Let's meet the candidates.
Knowing me, Alan Partridge, knowing you, on
my left and to the left of most of West Chalfont,
the Labour candidate.
She's a teacher. She's divorced.
She is Charlotte Fraser. Ah-ha. Ah-ha.
Knowing me, Alan Partridge,
knowing you, the Lib Dem candidate.
He's a lawyer. He sits on Chalfont's
education committee, and he's black.
Ronald Biggs, ah-ha. Ah-ha.
In the middle, me, Alan Partridge, ah-ha.
And on my right,
the Conservative candidate, Adrian Finch.
Adrian and his wife Rosemary
have three lovely children.
You're also a fan of steam engines. That's right,
Alan. It's full steam ahead for the by-election.
Lovely sense of humour.
Adrian Finch, ah-ha. Ah-ha.
The final candidate, who we have to have on
- he's paid his deposit and that's democracy -
is Lieutenant Colonel Kojak Slaphead III
of the Bald Brummies Against The
Big-footed Conspiracy Party. Ah-ha.
BRUMMIE ACCENT: Bald Brummies!
There's a time and a place for
fun and it's not on this show. Right.
We'll open it up to my audience.
Throughout the questions, I will
be remaining impartial at all times.
I will remain Pontius Partridge. So, er so
Any questions for the panel, please?
Yes, the woman with the high head.
In view of the rising crime rate, would the panel
consider the reintroduction of capital punishment?
Charlotte Fraser, Labour. We
see old women's faces in the paper.
Isn't the best way to deal with hooligans
to hang them till the spinal column
severs, starving the body of oxygen?
Hanging is brutal and barbaric and
the hallmark of an uncivilised society.
What about lethal injection?
Gas chamber? Electric chair?
That's not really the point, Alan.
All the indications Firing squad.
The headslap. The headslap.
Please don't Please don't do that,
Lieutenant Colonel Kojak Slaphead III.
There's no evidence to say capital punishment
would reduce crime. It would reduce it by one.

Material shown →
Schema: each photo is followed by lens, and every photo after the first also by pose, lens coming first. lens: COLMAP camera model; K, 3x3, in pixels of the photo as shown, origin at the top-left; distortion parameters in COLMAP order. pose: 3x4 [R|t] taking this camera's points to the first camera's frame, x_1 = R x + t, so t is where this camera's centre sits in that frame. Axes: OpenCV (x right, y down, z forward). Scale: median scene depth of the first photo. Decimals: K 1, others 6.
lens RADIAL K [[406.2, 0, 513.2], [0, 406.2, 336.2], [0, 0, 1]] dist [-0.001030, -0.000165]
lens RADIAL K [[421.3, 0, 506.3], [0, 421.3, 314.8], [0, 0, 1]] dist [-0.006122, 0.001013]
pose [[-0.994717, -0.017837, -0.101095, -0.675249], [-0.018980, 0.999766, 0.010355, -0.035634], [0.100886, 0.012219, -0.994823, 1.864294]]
==
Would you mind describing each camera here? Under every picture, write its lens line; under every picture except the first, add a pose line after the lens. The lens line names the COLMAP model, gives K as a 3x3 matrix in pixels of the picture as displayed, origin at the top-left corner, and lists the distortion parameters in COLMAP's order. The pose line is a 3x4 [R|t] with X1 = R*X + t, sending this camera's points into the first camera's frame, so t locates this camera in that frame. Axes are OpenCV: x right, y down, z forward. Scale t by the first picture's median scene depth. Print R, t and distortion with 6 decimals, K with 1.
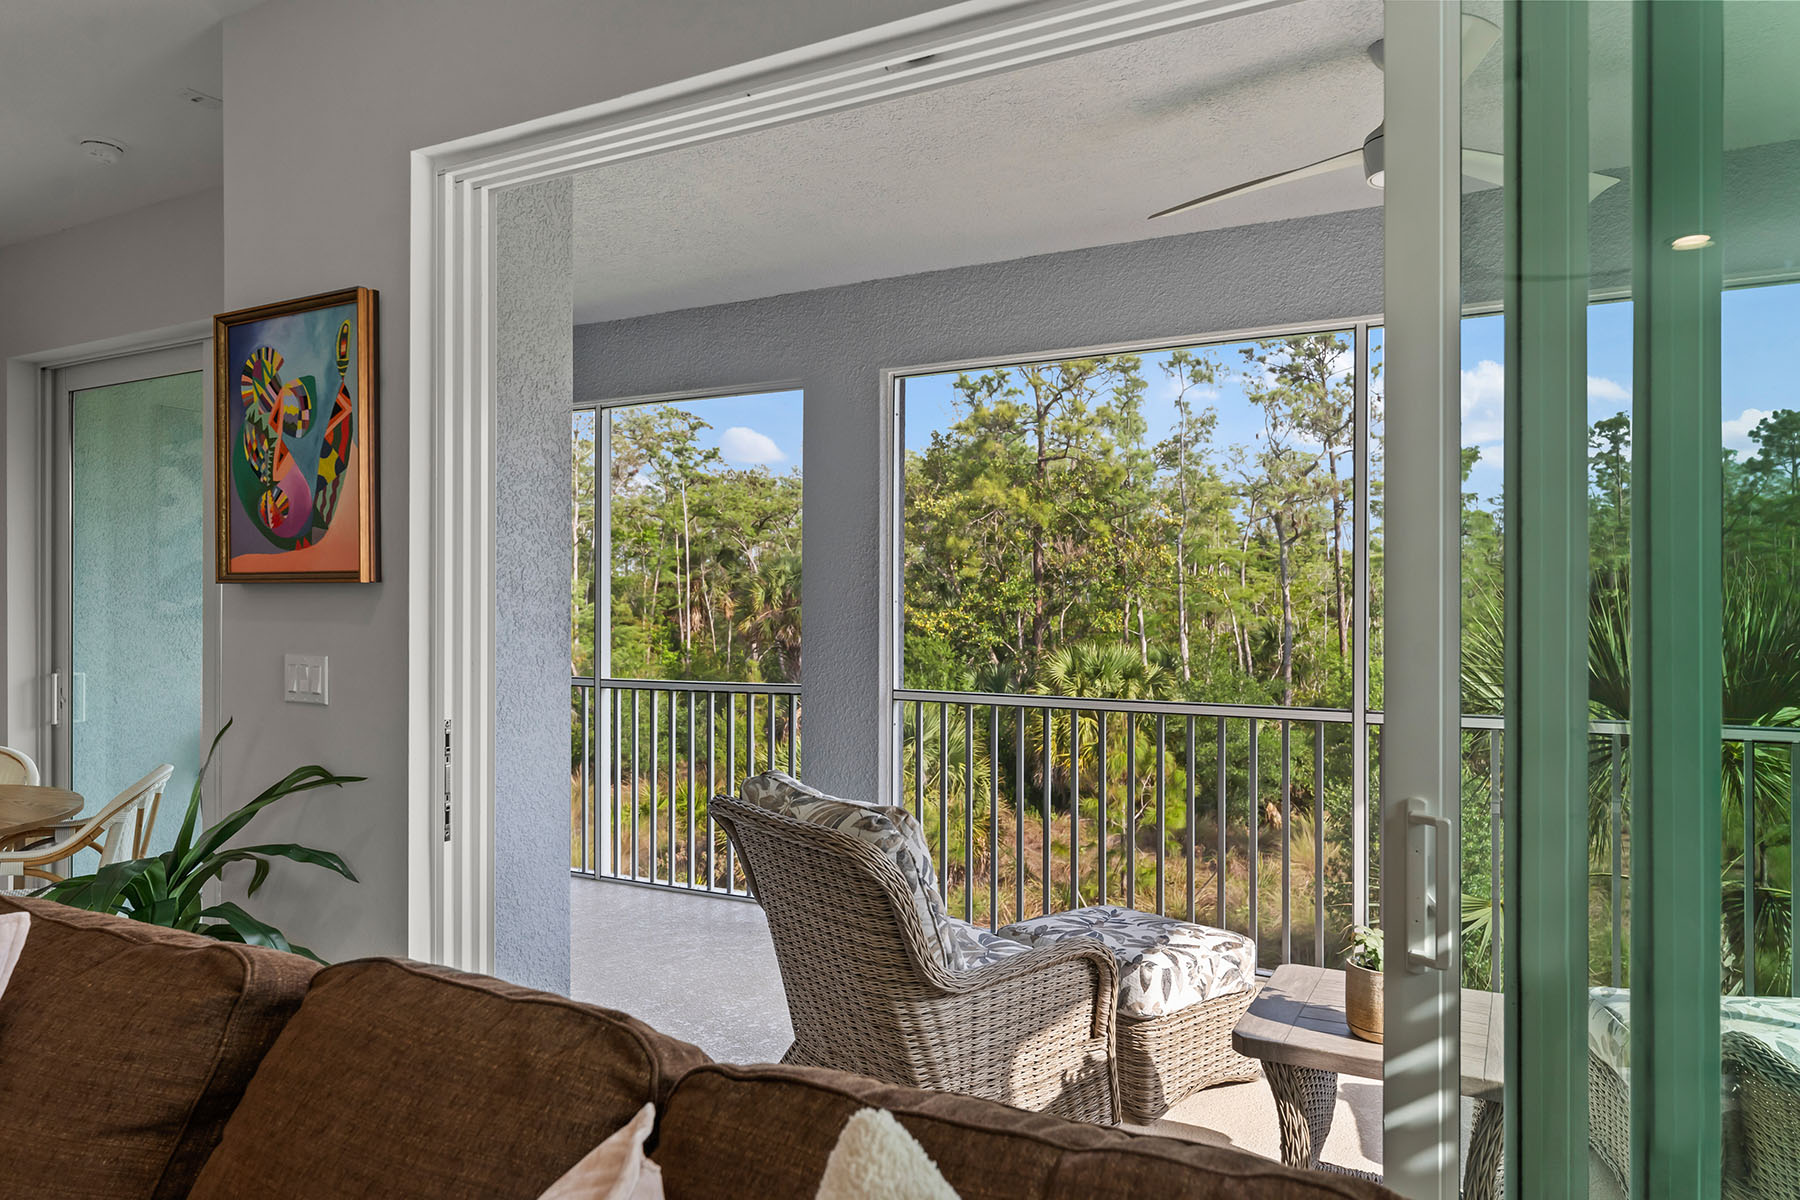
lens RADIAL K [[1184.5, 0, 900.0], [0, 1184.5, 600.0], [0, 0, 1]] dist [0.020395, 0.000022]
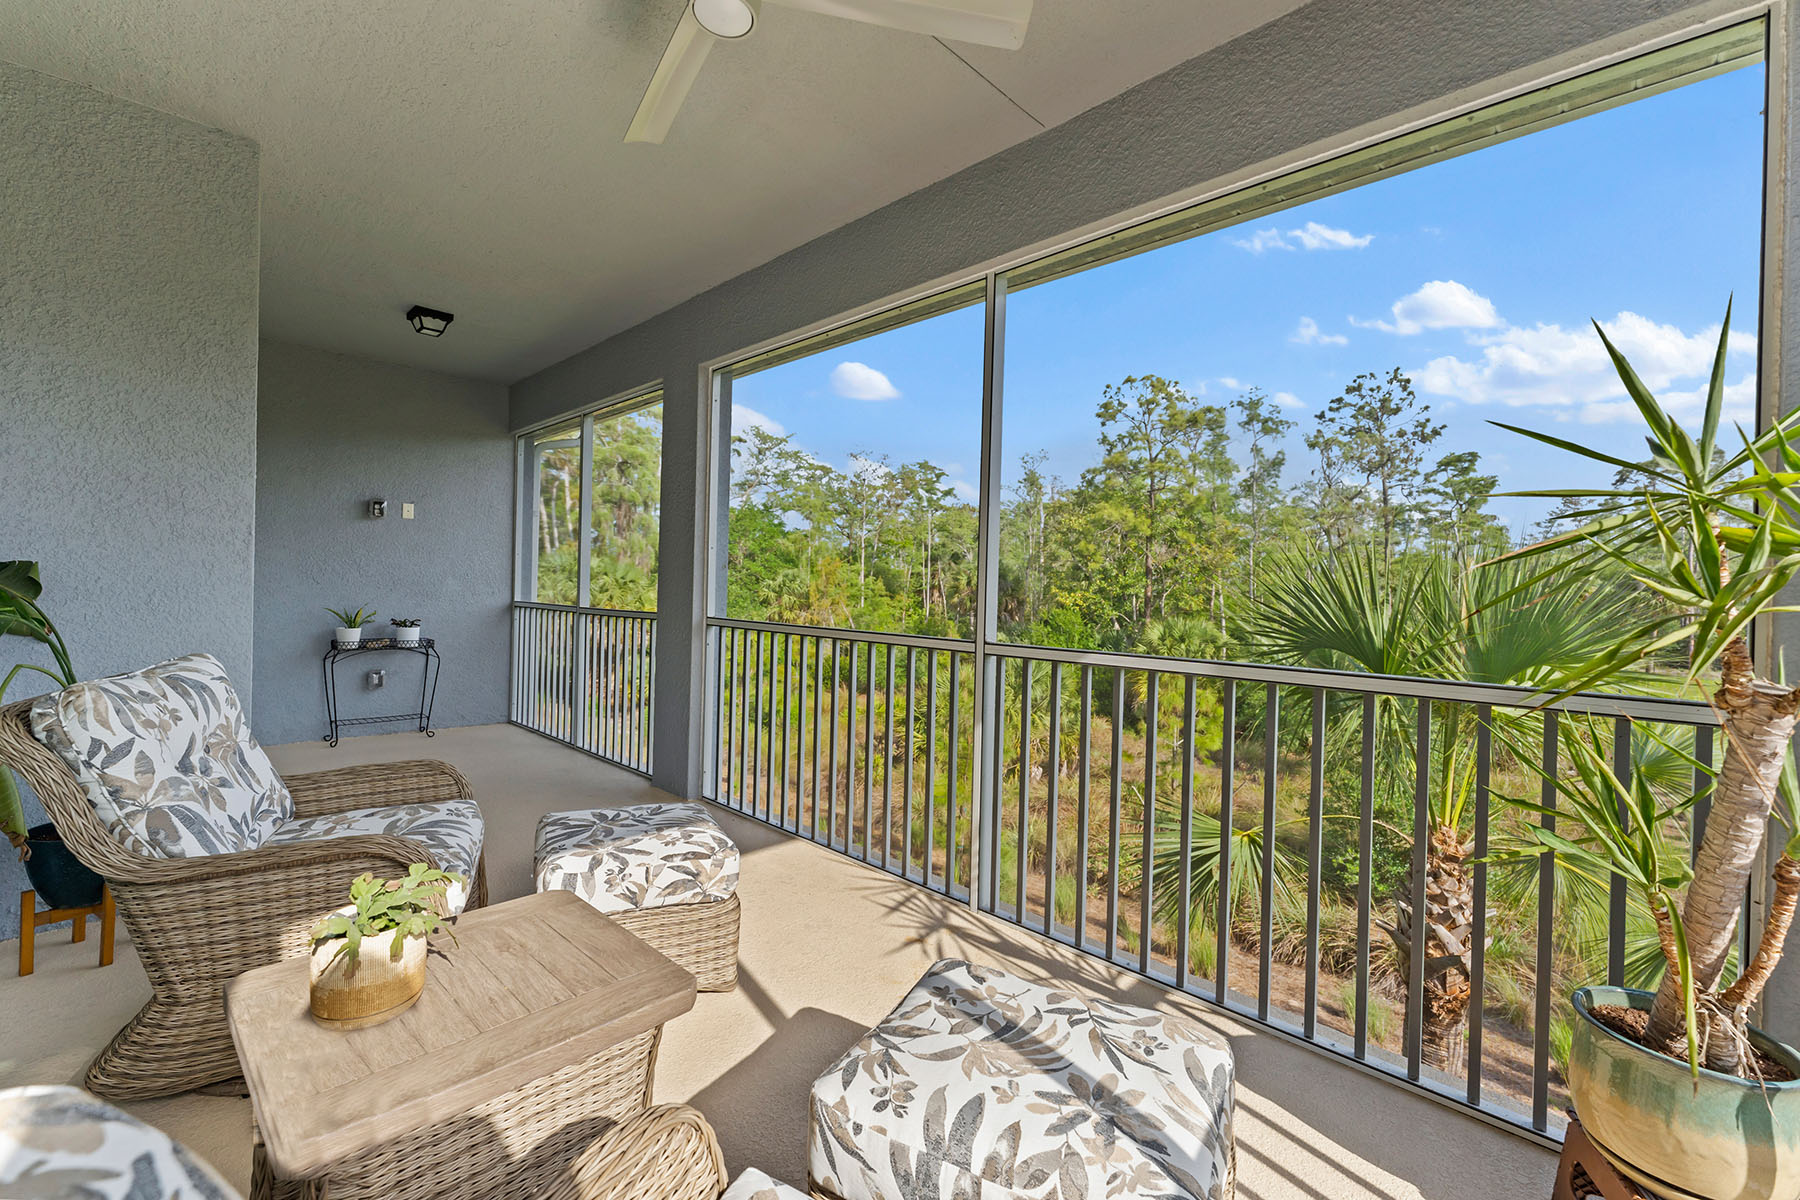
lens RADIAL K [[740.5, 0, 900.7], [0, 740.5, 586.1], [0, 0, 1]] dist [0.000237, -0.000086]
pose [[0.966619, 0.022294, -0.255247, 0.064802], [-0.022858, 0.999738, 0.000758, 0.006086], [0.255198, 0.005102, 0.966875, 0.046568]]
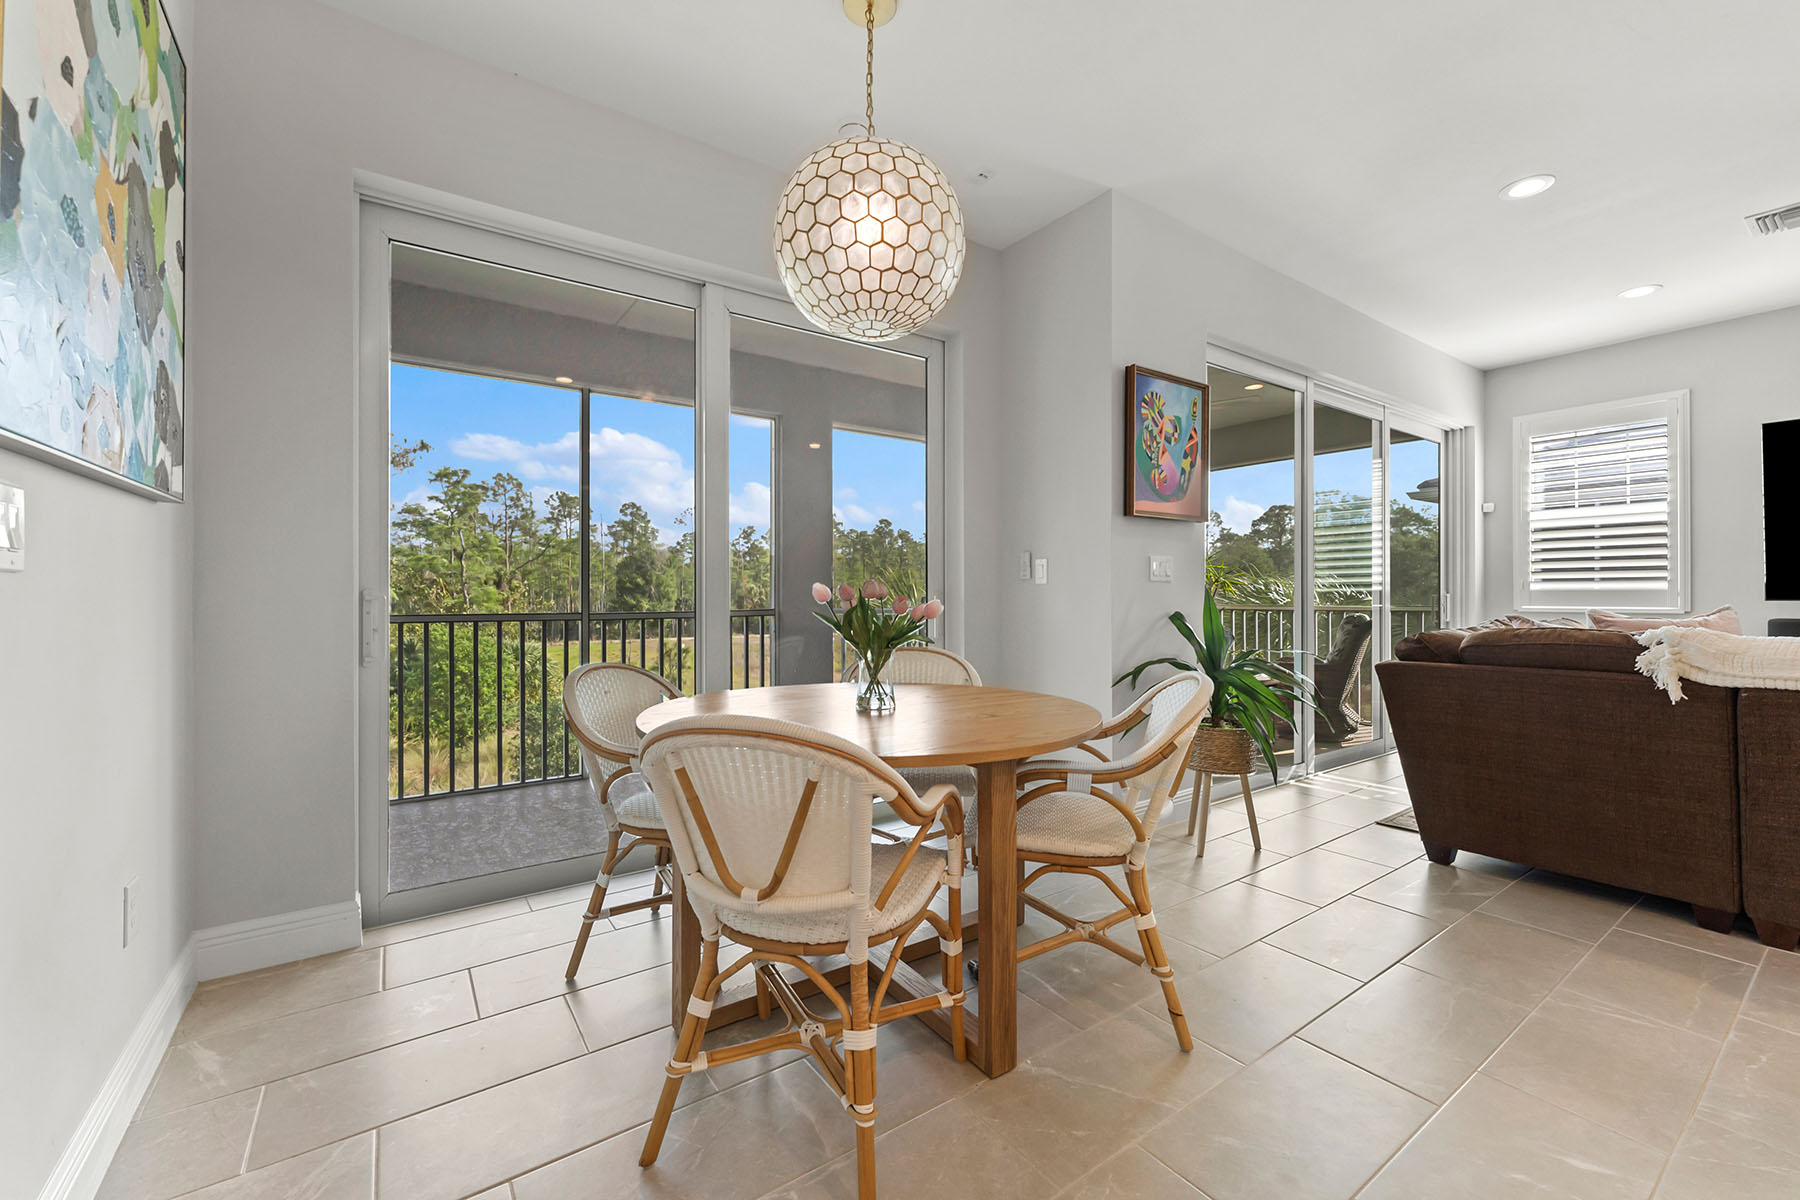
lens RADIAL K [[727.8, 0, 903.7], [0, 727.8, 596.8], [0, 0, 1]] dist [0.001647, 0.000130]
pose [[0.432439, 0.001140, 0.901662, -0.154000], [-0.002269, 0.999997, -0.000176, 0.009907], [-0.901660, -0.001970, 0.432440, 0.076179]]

What you need to do → Write out the by-election debate passage word for word, everything from "Adrian and his" down to "ACCENT: Bald Brummies!". The material can be set aside, since nothing here depends on it.

Output below →
Adrian and his wife Rosemary
have three lovely children.
You're also a fan of steam engines. That's right,
Alan. It's full steam ahead for the by-election.
Lovely sense of humour.
Adrian Finch, ah-ha. Ah-ha.
The final candidate, who we have to have on
- he's paid his deposit and that's democracy -
is Lieutenant Colonel Kojak Slaphead III
of the Bald Brummies Against The
Big-footed Conspiracy Party. Ah-ha.
BRUMMIE ACCENT: Bald Brummies!